Parsing XML from a stream.
I have to extract a bit of XML out of a stream, and it's bugging me. I've done it before in C++ but it was really dirty feeling (it works solidly though) and I'm looking for either a simpler OR more elegant way to do it. I don't mind abusing a little of the system resources to trade off robustness for speed or space, but I want something simple to understand.
Here is the problem in detail:
The XML must be UTF-8, or 8bit single byte ANSI. I can switch the entire system to UTF-8 or Default ANSI, but I won't do both. For now I want to try to do it UTF-8 style so I can support more inputs.
The XML consists of the declaration which includes the incoding type (if it doesn't we assume utf-8/ANSI anyway).
I may not get the entire XML content at once (I have a thread that is triggered on new data).
I may get multiple AND partial XML data AND sometimes garbage:
<?xml ...><root>...</root> %#$!%$^ <?xml ...><root>...</root><?xml ...><root>...</root><?xml ...><root>...
Notice how it cuts off at the end.
The solution I'm thinking of:
Use the regular expressions (my brain will hurt) to extract complete data, then do a string search to find the last root ending tag </root> and reset the stream to start from there again + whatever is left off. Finally do an examination of what is left off to see if it has the start tag in it OR a partial tag. If it is bad data then delete it up to the point of possible good data.

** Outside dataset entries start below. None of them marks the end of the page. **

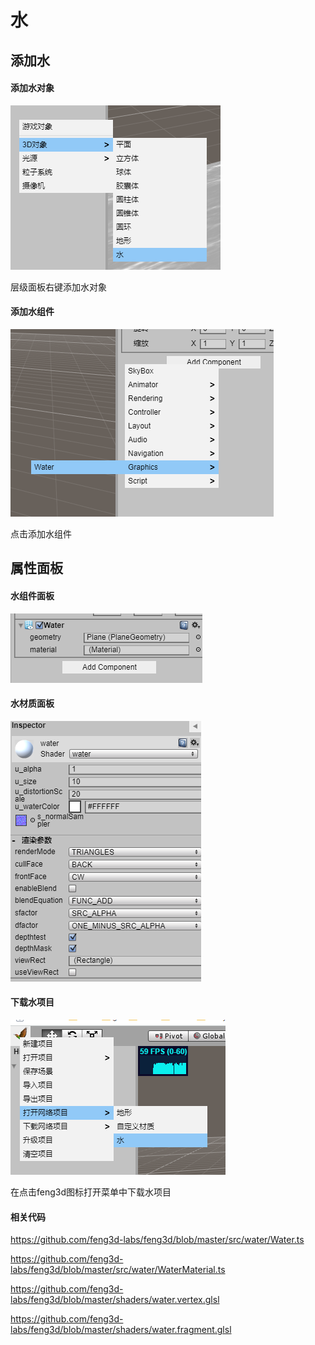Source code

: # 水

## 添加水
#### 添加水对象

![](_images/addwater.png)

层级面板右键添加水对象

#### 添加水组件

![](_images/addwatercomponent.png)

点击添加水组件

## 属性面板
#### 水组件面板
![](_images/watercomponent.png)

#### 水材质面板
![](_images/WaterMaterial.png)

#### 下载水项目

![](_images/waterproject.png)

在点击feng3d图标打开菜单中下载水项目

#### 相关代码

https://github.com/feng3d-labs/feng3d/blob/master/src/water/Water.ts

https://github.com/feng3d-labs/feng3d/blob/master/src/water/WaterMaterial.ts

https://github.com/feng3d-labs/feng3d/blob/master/shaders/water.vertex.glsl

https://github.com/feng3d-labs/feng3d/blob/master/shaders/water.fragment.glsl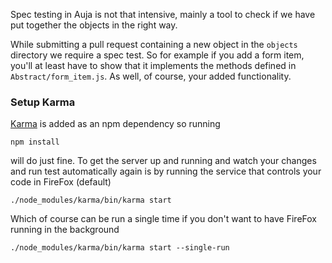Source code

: Spec testing in Auja is not that intensive, mainly a tool to check if we have put together the objects in the right way.

While submitting a pull request containing a new object in the `objects` directory we require a spec test. So for example
if you add a form item, you'll at least have to show that it implements the methods defined in `Abstract/form_item.js`. 
As well, of course, your added functionality.

### Setup Karma

[Karma](http://karma-runner.github.io/0.12/index.html) is added as an npm dependency so running

`npm install`

will do just fine. To get the server up and running and watch your changes and run test automatically again is by running
the service that controls your code in FireFox (default)

`./node_modules/karma/bin/karma start`

Which of course can be run a single time if you don't want to have FireFox running in the background

`./node_modules/karma/bin/karma start --single-run`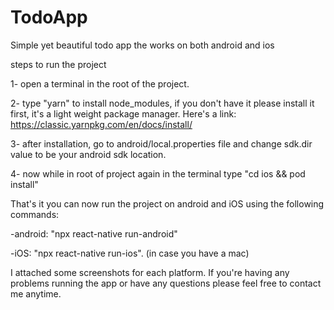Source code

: # TodoApp
Simple yet beautiful todo app the works on both android and ios


steps to run the project

1- open a terminal in the root of the project.

2- type "yarn" to install node_modules, if you don't have it please install it first, it's a light weight package manager.
     Here's a link: https://classic.yarnpkg.com/en/docs/install/
     
3- after installation, go to android/local.properties file and change sdk.dir value to be your android sdk location.

4- now while in root of project again in the terminal type "cd ios && pod install"


That's it you can now run the project on android and iOS using the following commands:

-android: "npx react-native run-android"

-iOS: "npx react-native run-ios". (in case you have a mac)

I attached some screenshots for each platform.
If you're having any problems running the app or have any questions please feel free to contact me anytime.
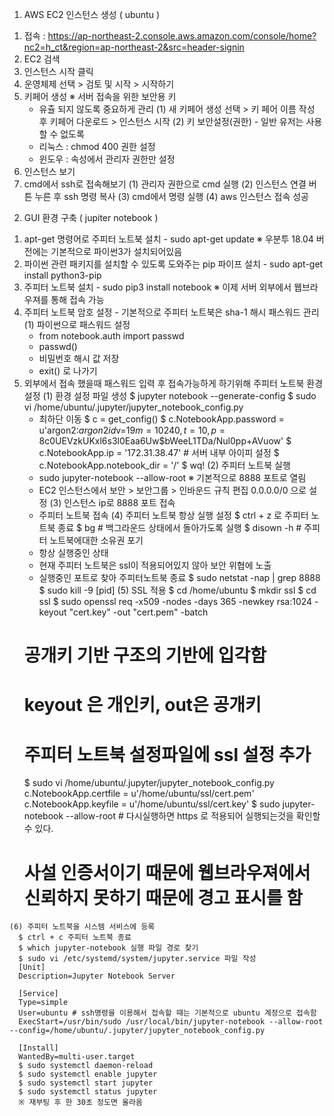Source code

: 1. AWS EC2 인스턴스 생성 ( ubuntu )
  1) 접속 : https://ap-northeast-2.console.aws.amazon.com/console/home?nc2=h_ct&region=ap-northeast-2&src=header-signin
  2) EC2 검색
  3) 인스턴스 시작 클릭
  4) 운영체제 선택 > 검토 및 시작 > 시작하기
  5) 키페어 생성
    ※ 서버 접속을 위한 보안용 키
      - 유츌 되지 않도록 중요하게 관리
    (1) 새 키페어 생성 선택 > 키 페어 이름 작성 후 키페어 다운로드 > 인스턴스 시작
    (2) 키 보안설정(권한) - 일반 유저는 사용할 수 없도록
      - 리눅스 : chmod 400 권한 설정
      - 윈도우 : 속성에서 관리자 권한만 설정
  6) 인스턴스 보기
  7) cmd에서 ssh로 접속해보기
    (1) 관리자 권한으로 cmd 실행
    (2) 인스턴스 연결 버튼 누른 후 ssh 명령 복사
    (3) cmd에서 명령 실행
    (4) aws 인스턴스 접속 성공
2. GUI 환경 구축 ( jupiter notebook )
  1) apt-get 명령어로 주피터 노트북 설치
    - sudo apt-get update
    ※ 우분투 18.04 버전에는 기본적으로 파이썬3가 설치되어있음
  2) 파이썬 관련 패키지를 설치할 수 있도록 도와주는 pip 파이프 설치
    - sudo apt-get install python3-pip
  3) 주피터 노트북 설치
    - sudo pip3 install notebook
    ※ 이제 서버 외부에서 웹브라우져를 통해 접속 가능
  4) 주피터 노트북 암호 설정
    - 기본적으로 주피터 노트북은 sha-1 해시 패스워드 관리
    (1) 파이썬으로 패스워드 설정
      - from notebook.auth import passwd
      - passwd()
      - 비밀번호 해시 값 저장
      - exit() 로 나가기
  5) 외부에서 접속 했을때 패스워드 입력 후 접속가능하게 하기위해 주피터 노트북 환경 설정
    (1) 환경 설정 파일 생성
      $ jupyter notebook --generate-config 
      $ sudo vi /home/ubuntu/.jupyter/jupyter_notebook_config.py
      - 최하단 이동
      $ c = get_config()
      $ c.NotebookApp.password = u'argon2:$argon2id$v=19$m=10240,t=10,p=8$c0UEVzkUKxl6s3l0Eaa6Uw$bWeeL1TDa/Nul0pp+AVuow'
      $ c.NotebookApp.ip = '172.31.38.47' # 서버 내부 아이피 설정
      $ c.NotebookApp.notebook_dir = '/'
      $ wq!
    (2) 주피터 노트북 실행
      - sudo jupyter-notebook --allow-root
      ※ 기본적으로 8888 포트로 열림
      - EC2 인스턴스에서 보안 > 보안그룹 > 인바운드 규칙 편집 0.0.0.0/0 으로 설정
    (3) 인스턴스 ip로 8888 포트 접속
      - 주피터 노트북 접속
    (4) 주피터 노트북 항상 실행 설정
      $ ctrl + z 로 주피터 노트북 종료
      $ bg # 백그라운드 상태에서 돌아가도록 실행
      $ disown -h # 주피터 노트북에대한 소유권 포기
      - 항상 실행중인 상태
      - 현재 주피터 노트북은 ssl이 적용되어있지 않아 보안 위협에 노출
      - 실행중인 포트로 찾아 주피터노트북 종료
      $ sudo netstat -nap | grep 8888
      $ sudo kill -9 [pid]
    (5) SSL 적용
      $ cd /home/ubuntu
      $ mkdir ssl
      $ cd ssl
      $ sudo openssl req -x509 -nodes -days 365 -newkey rsa:1024 -keyout "cert.key" -out "cert.pem" -batch
      # 공개키 기반 구조의 기반에 입각함
      # keyout 은 개인키, out은 공개키
      # 주피터 노트북 설정파일에 ssl 설정 추가
      $ sudo vi /home/ubuntu/.jupyter/jupyter_notebook_config.py
      c.NotebookApp.certfile = u'/home/ubuntu/ssl/cert.pem'
      c.NotebookApp.keyfile = u'/home/ubuntu/ssl/cert.key'
      $ sudo jupyter-notebook --allow-root # 다시실행하면 https 로 적용되어 실행되는것을 확인할 수 있다.
      # 사설 인증서이기 때문에 웹브라우져에서 신뢰하지 못하기 때문에 경고 표시를 함
    (6) 주피터 노트북을 시스템 서비스에 등록
      $ ctrl + c 주피터 노트북 종료
      $ which jupyter-notebook 실행 파일 경로 찾기
      $ sudo vi /etc/systemd/system/jupyter.service 파일 작성
      [Unit]
      Description=Jupyter Notebook Server
      
      [Service]
      Type=simple
      User=ubuntu # ssh명령을 이용해서 접속할 때는 기본적으로 ubuntu 계정으로 접속함
      ExecStart=/usr/bin/sudo /usr/local/bin/jupyter-notebook --allow-root --config=/home/ubuntu/.jupyter/jupyter_notebook_config.py
      
      [Install]
      WantedBy=multi-user.target
      $ sudo systemctl daemon-reload
      $ sudo systemctl enable jupyter
      $ sudo systemctl start jupyter
      $ sudo systemctl status jupyter
      ※ 재부팅 후 한 30초 정도면 올라옴
      
      
      
      
      
      
      
      
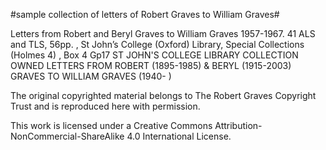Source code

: #sample collection of letters of Robert Graves to William Graves#

Letters from Robert and Beryl Graves to William Graves 1957-1967. 41 ALS and TLS, 56pp. , St John’s College (Oxford) Library, Special Collections (Holmes 4) , Box 4 Gp17
ST JOHN'S COLLEGE LIBRARY COLLECTION OWNED LETTERS FROM ROBERT (1895-1985) &amp; BERYL (1915-2003) GRAVES TO WILLIAM GRAVES (1940- )

The original copyrighted material belongs to The Robert Graves Copyright Trust and is reproduced here with permission.

This work is licensed under a Creative Commons Attribution-NonCommercial-ShareAlike 4.0 International License.
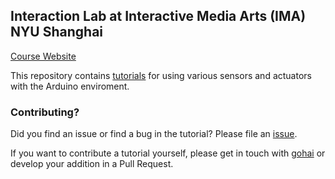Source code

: ## Interaction Lab at Interactive Media Arts (IMA) NYU Shanghai

[Course Website](https://wp.nyu.edu/shanghai-ima-interaction-lab/)

This repository contains [tutorials](Tutorials) for using various sensors and actuators with the Arduino enviroment.

### Contributing?

Did you find an issue or find a bug in the tutorial? Please file an [issue](issues/new).

If you want to contribute a tutorial yourself, please get in touch with [gohai](https://github.com/gohai) or develop your addition in a Pull Request.
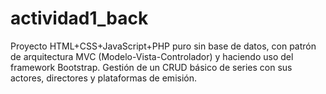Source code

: # actividad1_back
Proyecto HTML+CSS+JavaScript+PHP puro sin base de datos, con patrón de arquitectura MVC (Modelo-Vista-Controlador) y haciendo uso del framework Bootstrap. Gestión de un CRUD básico de series con sus actores, directores y plataformas de emisión.

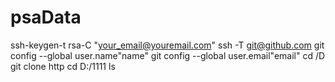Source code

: # psaData
 ssh-keygen-t rsa-C "your_email@youremail.com"
ssh -T git@github.com
git config --global user.name"name"
git config --global user.email"email"
cd /D
git clone http
cd D:/1111
ls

I previously did this using memcpy and a block of ram with index counters to keep track of everything. This required a lot of memory shuffling and worked decently enough, but this only worked on single byte and of course required copying memory blocks (I guess I could use byte arrays as memory blocks). Now how do I go about moving around data that may be half of a character and keeping track of that?